• _SHORT TASK_: Rewrite the material from the line with "genus: Oxalis" through the line with "scientific name: Oenothera speciosa", swapping "phylum" for "division" and leaving everything else unchanged.

• _GIVEN DATA_:
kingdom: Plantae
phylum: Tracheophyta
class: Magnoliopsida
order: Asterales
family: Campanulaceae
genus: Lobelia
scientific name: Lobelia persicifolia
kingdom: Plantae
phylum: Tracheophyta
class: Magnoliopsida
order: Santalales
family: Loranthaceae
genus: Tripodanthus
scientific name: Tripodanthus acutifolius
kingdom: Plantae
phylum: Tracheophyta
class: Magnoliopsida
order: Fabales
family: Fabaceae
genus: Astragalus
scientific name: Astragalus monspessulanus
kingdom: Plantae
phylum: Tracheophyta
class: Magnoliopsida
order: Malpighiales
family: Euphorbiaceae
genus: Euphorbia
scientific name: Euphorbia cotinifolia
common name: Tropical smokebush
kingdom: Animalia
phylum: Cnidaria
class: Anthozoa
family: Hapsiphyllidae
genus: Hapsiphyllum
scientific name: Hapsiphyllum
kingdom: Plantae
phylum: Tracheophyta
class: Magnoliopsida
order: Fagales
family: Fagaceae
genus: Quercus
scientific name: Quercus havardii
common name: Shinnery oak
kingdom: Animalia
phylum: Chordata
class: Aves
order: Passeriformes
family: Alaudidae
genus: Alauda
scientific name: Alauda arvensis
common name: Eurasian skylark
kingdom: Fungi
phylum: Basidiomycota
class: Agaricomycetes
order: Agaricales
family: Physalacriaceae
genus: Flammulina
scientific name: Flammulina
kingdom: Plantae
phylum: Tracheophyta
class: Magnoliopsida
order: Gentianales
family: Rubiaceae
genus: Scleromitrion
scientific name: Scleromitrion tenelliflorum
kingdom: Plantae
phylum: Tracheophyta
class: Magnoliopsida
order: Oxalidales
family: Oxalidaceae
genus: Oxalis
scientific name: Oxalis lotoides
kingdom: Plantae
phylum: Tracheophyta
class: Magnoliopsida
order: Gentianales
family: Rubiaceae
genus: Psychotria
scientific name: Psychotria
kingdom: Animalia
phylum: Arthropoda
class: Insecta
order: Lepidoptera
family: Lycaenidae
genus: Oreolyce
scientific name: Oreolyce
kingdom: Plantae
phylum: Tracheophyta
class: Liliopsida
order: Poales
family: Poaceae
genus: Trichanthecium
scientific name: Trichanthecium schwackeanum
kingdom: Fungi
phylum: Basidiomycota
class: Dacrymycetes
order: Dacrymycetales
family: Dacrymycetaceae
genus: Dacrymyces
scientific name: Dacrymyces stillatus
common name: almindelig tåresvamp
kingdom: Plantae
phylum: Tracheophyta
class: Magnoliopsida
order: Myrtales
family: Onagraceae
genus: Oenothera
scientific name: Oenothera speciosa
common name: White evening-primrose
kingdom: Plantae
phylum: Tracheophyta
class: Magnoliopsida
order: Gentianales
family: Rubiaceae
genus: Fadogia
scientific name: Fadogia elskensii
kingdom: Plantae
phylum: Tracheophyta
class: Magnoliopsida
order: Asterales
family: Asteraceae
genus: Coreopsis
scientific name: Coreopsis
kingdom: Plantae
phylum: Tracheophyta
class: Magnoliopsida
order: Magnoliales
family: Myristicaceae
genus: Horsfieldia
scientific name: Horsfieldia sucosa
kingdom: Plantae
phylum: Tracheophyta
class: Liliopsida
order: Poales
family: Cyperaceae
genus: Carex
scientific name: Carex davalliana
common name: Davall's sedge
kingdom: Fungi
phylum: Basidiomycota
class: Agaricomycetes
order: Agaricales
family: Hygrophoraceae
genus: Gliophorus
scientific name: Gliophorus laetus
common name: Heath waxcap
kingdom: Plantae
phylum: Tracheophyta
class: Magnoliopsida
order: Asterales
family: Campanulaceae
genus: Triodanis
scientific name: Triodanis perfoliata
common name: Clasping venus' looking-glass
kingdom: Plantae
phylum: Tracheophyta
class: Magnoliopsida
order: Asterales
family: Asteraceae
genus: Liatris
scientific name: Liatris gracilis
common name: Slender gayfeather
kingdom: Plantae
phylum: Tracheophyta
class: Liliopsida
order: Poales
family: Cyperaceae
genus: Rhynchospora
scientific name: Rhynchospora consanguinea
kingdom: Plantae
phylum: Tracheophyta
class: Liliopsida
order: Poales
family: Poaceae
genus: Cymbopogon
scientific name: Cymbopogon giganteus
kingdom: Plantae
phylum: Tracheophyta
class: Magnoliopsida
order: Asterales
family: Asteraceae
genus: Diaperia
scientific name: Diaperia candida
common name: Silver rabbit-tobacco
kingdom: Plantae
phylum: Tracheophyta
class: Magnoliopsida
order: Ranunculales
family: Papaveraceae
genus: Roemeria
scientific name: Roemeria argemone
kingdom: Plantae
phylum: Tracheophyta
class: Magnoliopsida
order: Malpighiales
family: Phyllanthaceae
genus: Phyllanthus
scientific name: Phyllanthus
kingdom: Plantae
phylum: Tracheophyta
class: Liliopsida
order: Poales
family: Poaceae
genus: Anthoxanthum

• _WRITTEN RESPONSE_:
genus: Oxalis
scientific name: Oxalis lotoides
kingdom: Plantae
division: Tracheophyta
class: Magnoliopsida
order: Gentianales
family: Rubiaceae
genus: Psychotria
scientific name: Psychotria
kingdom: Animalia
division: Arthropoda
class: Insecta
order: Lepidoptera
family: Lycaenidae
genus: Oreolyce
scientific name: Oreolyce
kingdom: Plantae
division: Tracheophyta
class: Liliopsida
order: Poales
family: Poaceae
genus: Trichanthecium
scientific name: Trichanthecium schwackeanum
kingdom: Fungi
division: Basidiomycota
class: Dacrymycetes
order: Dacrymycetales
family: Dacrymycetaceae
genus: Dacrymyces
scientific name: Dacrymyces stillatus
common name: almindelig tåresvamp
kingdom: Plantae
division: Tracheophyta
class: Magnoliopsida
order: Myrtales
family: Onagraceae
genus: Oenothera
scientific name: Oenothera speciosa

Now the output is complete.